# Exercise directions
For this exercise, write out only the lines of the entries below from the one with "생산과 합리적 디자인." up to and including the one with "göre dört ana", exactly as they are. Pictures stay out.

::::::

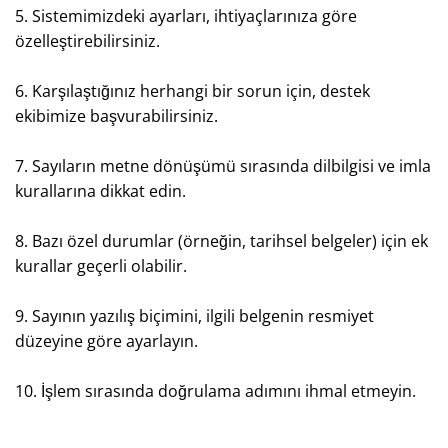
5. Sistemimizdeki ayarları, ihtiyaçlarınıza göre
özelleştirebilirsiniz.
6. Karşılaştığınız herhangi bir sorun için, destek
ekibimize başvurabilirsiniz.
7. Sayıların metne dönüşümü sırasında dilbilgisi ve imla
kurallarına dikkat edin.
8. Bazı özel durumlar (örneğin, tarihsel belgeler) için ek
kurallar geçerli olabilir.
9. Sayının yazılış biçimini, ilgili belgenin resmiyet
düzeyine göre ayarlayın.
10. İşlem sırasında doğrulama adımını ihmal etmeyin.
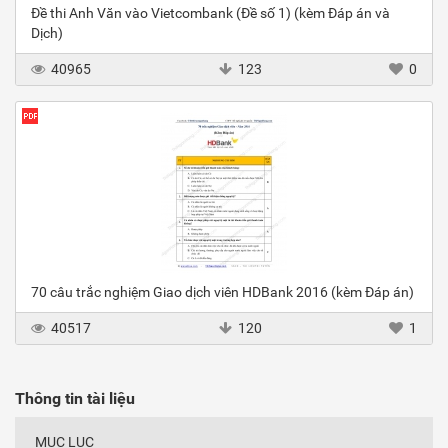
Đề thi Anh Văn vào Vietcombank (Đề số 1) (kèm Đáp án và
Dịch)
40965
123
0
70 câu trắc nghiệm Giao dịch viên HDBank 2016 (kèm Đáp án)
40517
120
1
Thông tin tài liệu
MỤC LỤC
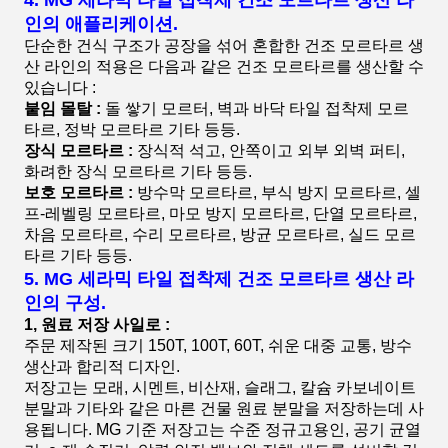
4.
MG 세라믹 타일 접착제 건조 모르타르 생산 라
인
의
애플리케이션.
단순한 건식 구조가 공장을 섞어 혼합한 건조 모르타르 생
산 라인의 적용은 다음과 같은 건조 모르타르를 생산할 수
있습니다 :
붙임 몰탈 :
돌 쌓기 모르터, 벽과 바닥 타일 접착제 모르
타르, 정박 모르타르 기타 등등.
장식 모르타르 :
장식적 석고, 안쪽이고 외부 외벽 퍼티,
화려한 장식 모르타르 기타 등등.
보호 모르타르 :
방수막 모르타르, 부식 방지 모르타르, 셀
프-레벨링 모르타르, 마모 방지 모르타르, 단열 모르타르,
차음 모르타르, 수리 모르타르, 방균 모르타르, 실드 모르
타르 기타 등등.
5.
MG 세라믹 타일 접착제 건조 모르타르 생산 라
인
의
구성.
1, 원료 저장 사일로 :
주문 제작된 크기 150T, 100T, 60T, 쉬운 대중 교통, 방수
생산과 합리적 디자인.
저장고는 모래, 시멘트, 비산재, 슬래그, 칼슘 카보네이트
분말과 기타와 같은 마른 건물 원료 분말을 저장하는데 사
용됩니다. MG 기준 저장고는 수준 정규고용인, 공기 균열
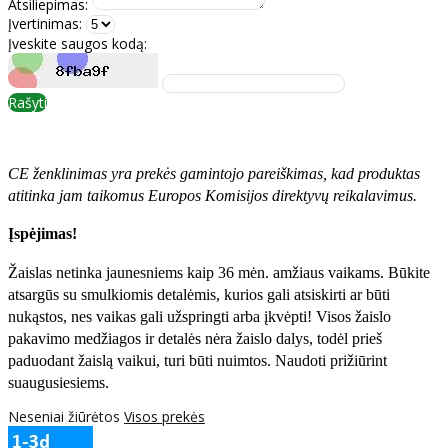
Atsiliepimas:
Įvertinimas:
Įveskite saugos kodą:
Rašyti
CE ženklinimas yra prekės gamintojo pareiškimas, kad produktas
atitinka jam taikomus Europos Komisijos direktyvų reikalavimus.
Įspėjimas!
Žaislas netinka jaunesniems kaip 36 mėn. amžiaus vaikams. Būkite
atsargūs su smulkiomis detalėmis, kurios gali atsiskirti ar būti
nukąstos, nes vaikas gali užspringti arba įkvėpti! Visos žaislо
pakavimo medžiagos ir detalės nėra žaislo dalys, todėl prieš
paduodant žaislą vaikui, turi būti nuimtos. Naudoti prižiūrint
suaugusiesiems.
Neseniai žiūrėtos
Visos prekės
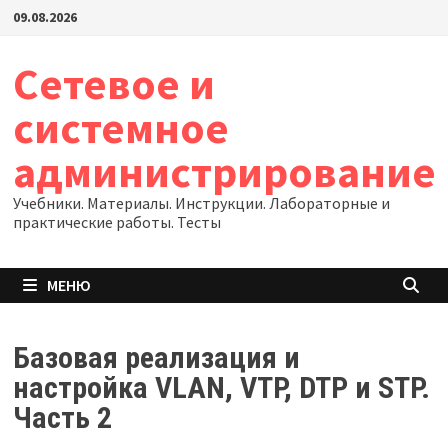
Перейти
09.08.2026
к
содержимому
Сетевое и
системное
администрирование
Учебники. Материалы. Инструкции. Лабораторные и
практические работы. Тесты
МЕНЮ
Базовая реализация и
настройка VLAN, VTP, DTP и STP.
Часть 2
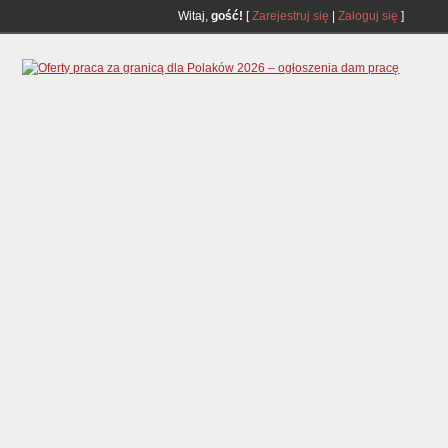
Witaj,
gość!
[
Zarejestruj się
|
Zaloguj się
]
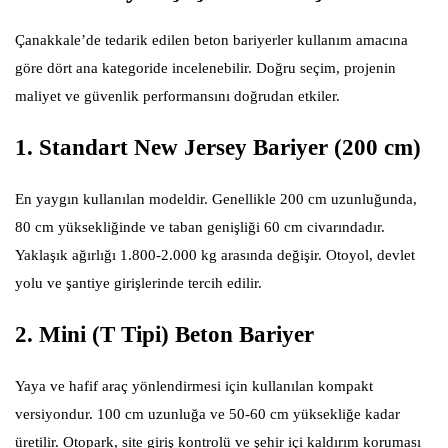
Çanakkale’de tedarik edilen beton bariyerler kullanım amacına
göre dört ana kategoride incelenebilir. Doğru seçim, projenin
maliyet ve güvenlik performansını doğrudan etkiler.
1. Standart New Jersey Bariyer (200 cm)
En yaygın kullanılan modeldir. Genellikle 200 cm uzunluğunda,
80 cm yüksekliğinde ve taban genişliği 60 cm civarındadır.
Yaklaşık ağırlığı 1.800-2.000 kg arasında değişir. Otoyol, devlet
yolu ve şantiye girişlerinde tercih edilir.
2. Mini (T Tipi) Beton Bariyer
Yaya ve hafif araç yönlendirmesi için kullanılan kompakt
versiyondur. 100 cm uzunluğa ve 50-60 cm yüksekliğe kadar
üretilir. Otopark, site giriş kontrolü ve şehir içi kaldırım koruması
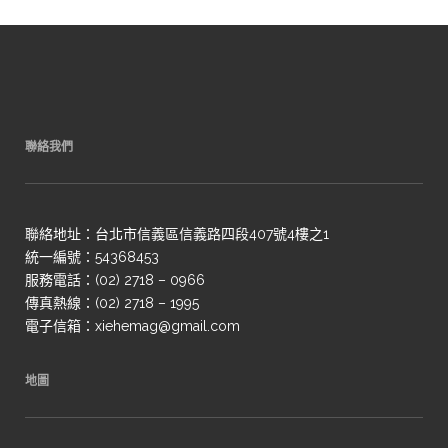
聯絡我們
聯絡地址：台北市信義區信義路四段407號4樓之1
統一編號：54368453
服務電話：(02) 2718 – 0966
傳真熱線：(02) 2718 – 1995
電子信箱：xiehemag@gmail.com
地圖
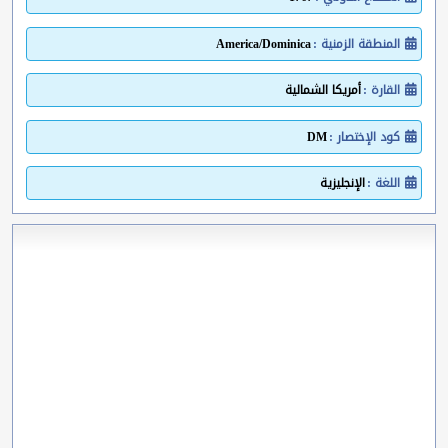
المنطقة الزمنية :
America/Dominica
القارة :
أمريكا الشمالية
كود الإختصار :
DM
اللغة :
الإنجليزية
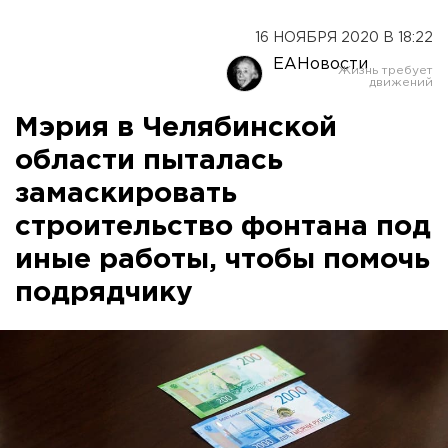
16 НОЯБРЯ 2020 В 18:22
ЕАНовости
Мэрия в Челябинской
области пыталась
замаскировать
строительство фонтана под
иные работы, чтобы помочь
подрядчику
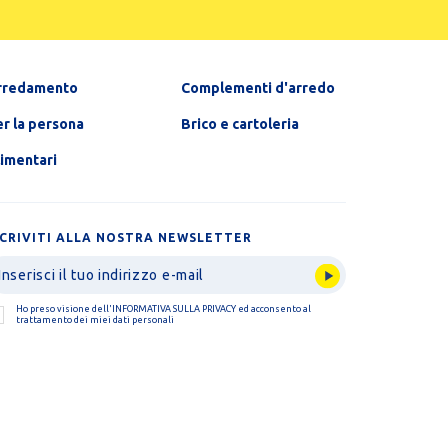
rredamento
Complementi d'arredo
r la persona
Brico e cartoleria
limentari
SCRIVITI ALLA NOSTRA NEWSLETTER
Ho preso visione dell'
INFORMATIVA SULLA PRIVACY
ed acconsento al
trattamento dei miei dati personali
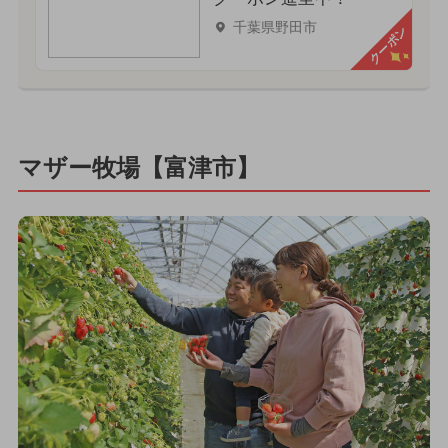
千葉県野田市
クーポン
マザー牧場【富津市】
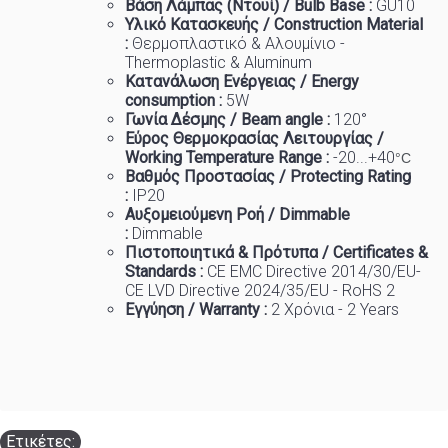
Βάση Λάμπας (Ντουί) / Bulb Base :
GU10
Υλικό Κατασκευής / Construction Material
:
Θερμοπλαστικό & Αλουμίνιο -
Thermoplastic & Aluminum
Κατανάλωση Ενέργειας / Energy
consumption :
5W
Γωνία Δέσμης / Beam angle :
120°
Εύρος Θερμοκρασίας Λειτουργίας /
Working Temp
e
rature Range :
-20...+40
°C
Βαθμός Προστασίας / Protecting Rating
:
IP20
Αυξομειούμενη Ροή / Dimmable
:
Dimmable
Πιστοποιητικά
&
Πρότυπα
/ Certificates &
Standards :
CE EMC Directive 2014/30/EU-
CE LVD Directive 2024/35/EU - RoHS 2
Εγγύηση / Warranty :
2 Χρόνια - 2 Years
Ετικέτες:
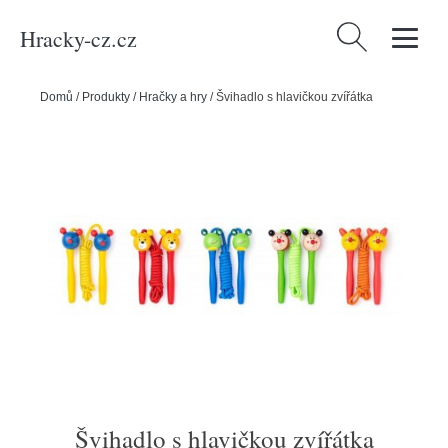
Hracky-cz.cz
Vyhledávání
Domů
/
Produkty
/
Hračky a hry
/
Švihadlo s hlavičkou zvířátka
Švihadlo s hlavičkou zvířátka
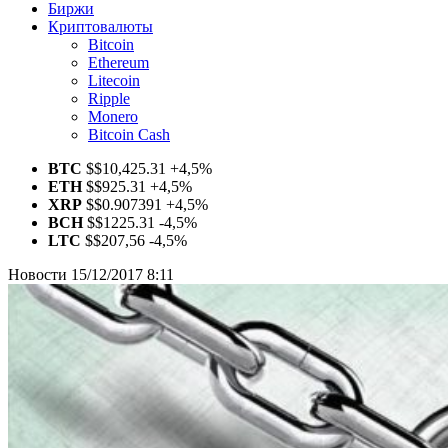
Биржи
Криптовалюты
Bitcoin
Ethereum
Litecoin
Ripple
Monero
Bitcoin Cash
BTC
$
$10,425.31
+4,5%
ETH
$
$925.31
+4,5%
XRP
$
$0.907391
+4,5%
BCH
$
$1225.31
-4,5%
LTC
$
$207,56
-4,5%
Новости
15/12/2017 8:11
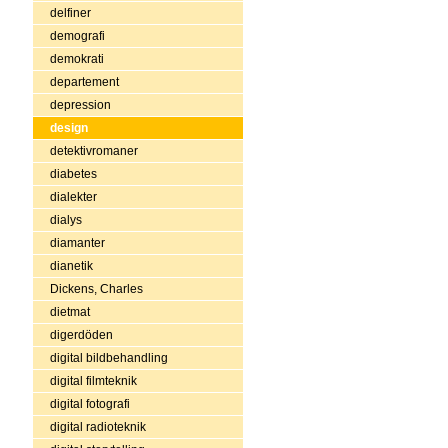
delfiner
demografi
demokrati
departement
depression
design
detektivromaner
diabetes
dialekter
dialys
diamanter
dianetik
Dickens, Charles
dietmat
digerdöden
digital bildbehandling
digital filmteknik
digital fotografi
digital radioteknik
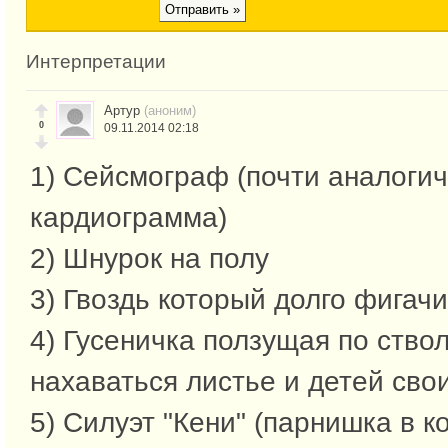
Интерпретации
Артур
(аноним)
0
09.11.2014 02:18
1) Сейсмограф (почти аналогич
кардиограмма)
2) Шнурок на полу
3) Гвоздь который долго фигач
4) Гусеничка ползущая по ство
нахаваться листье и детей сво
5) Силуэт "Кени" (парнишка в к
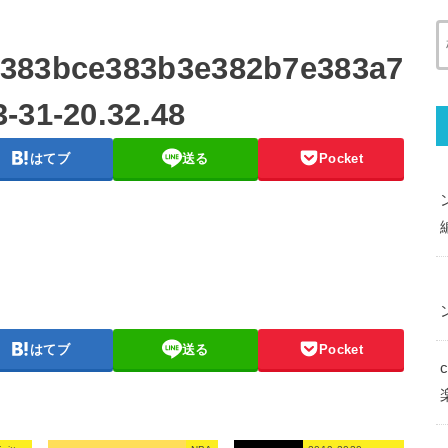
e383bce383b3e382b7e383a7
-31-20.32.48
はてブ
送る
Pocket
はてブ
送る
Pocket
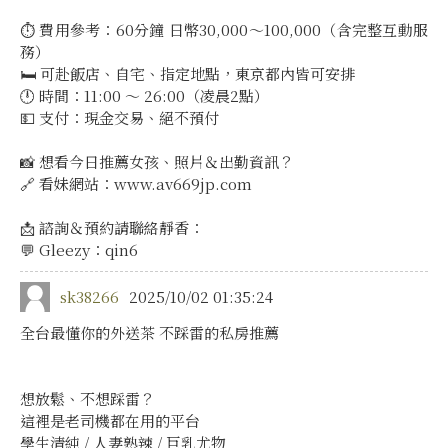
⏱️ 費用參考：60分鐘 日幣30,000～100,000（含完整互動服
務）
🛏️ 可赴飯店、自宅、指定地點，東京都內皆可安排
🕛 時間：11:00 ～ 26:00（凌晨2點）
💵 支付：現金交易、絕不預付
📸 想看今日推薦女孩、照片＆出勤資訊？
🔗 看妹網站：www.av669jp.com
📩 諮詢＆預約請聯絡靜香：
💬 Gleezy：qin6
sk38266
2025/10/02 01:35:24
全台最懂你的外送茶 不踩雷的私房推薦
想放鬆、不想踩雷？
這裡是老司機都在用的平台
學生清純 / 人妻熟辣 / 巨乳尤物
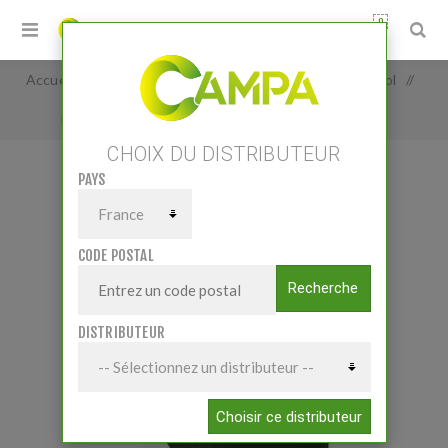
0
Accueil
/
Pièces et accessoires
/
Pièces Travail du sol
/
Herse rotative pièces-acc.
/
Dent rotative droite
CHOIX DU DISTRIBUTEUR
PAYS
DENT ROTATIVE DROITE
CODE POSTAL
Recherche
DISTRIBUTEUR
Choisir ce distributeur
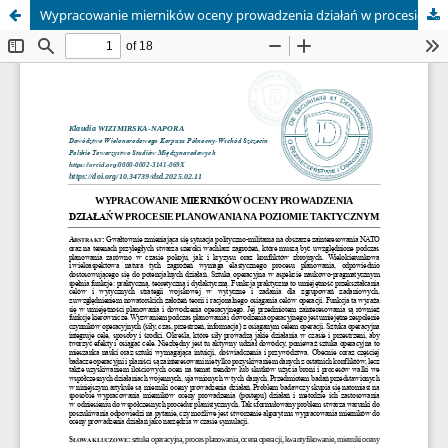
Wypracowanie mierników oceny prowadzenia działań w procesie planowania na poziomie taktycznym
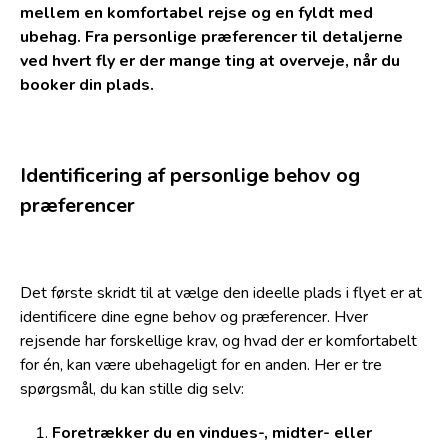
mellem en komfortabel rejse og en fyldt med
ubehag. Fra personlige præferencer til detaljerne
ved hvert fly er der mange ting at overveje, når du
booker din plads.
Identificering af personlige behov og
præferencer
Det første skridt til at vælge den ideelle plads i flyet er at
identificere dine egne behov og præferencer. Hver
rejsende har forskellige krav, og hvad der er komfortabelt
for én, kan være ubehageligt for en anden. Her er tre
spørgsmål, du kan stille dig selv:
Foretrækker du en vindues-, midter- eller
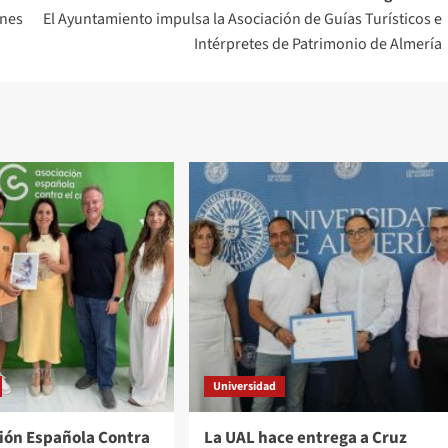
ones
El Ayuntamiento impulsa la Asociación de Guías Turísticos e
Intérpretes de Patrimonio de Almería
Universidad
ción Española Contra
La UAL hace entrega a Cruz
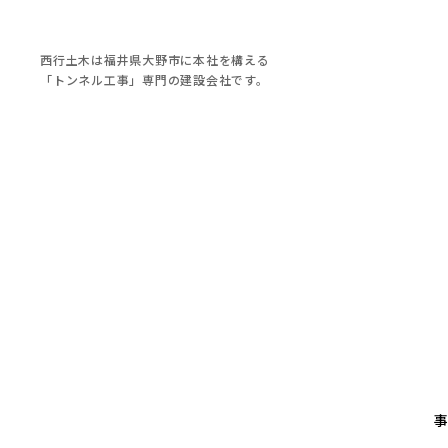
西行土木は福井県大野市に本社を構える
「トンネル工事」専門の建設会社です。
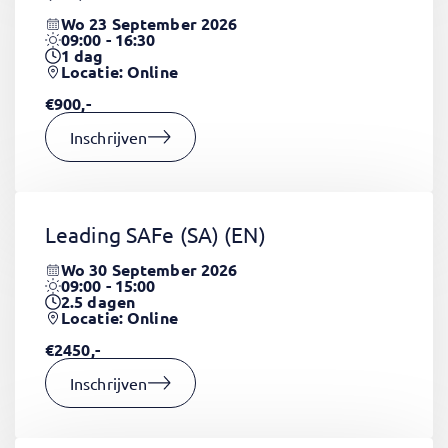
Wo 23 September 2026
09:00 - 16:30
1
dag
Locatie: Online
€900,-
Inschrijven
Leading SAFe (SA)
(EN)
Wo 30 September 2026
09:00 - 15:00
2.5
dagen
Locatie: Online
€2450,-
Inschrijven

::::::

# The answer
생산과 합리적 디자인.
저장고는 모래, 시멘트, 비산재, 슬래그, 칼슘 카보네이트
분말과 기타와 같은 마른 건물 원료 분말을 저장하는데 사
용됩니다. MG 기준 저장고는 수준 정규고용인, 공기 균열
Atsiliepimas:
Įvertinimas:
Įveskite saugos kodą:
Rašyti
CE ženklinimas yra prekės gamintojo pareiškimas, kad produktas
atitinka jam taikomus Europos Komisijos direktyvų reikalavimus.
Įspėjimas!
Žaislas netinka jaunesniems kaip 36 mėn. amžiaus vaikams. Būkite
atsargūs su smulkiomis detalėmis, kurios gali atsiskirti ar būti
nukąstos, nes vaikas gali užspringti arba įkvėpti! Visos žaislо
pakavimo medžiagos ir detalės nėra žaislo dalys, todėl prieš
paduodant žaislą vaikui, turi būti nuimtos. Naudoti prižiūrint
suaugusiesiems.
Neseniai žiūrėtos
Visos prekės
Перейти
09.08.2026
к
содержимому
Сетевое и
системное
администрирование
Учебники. Материалы. Инструкции. Лабораторные и
практические работы. Тесты
МЕНЮ
Базовая реализация и
настройка VLAN, VTP, DTP и STP.
Часть 2
Witaj,
gość!
[
Zarejestruj się
|
Zaloguj się
]
Çanakkale’de tedarik edilen beton bariyerler kullanım amacına
göre dört ana kategoride incelenebilir. Doğru seçim, projenin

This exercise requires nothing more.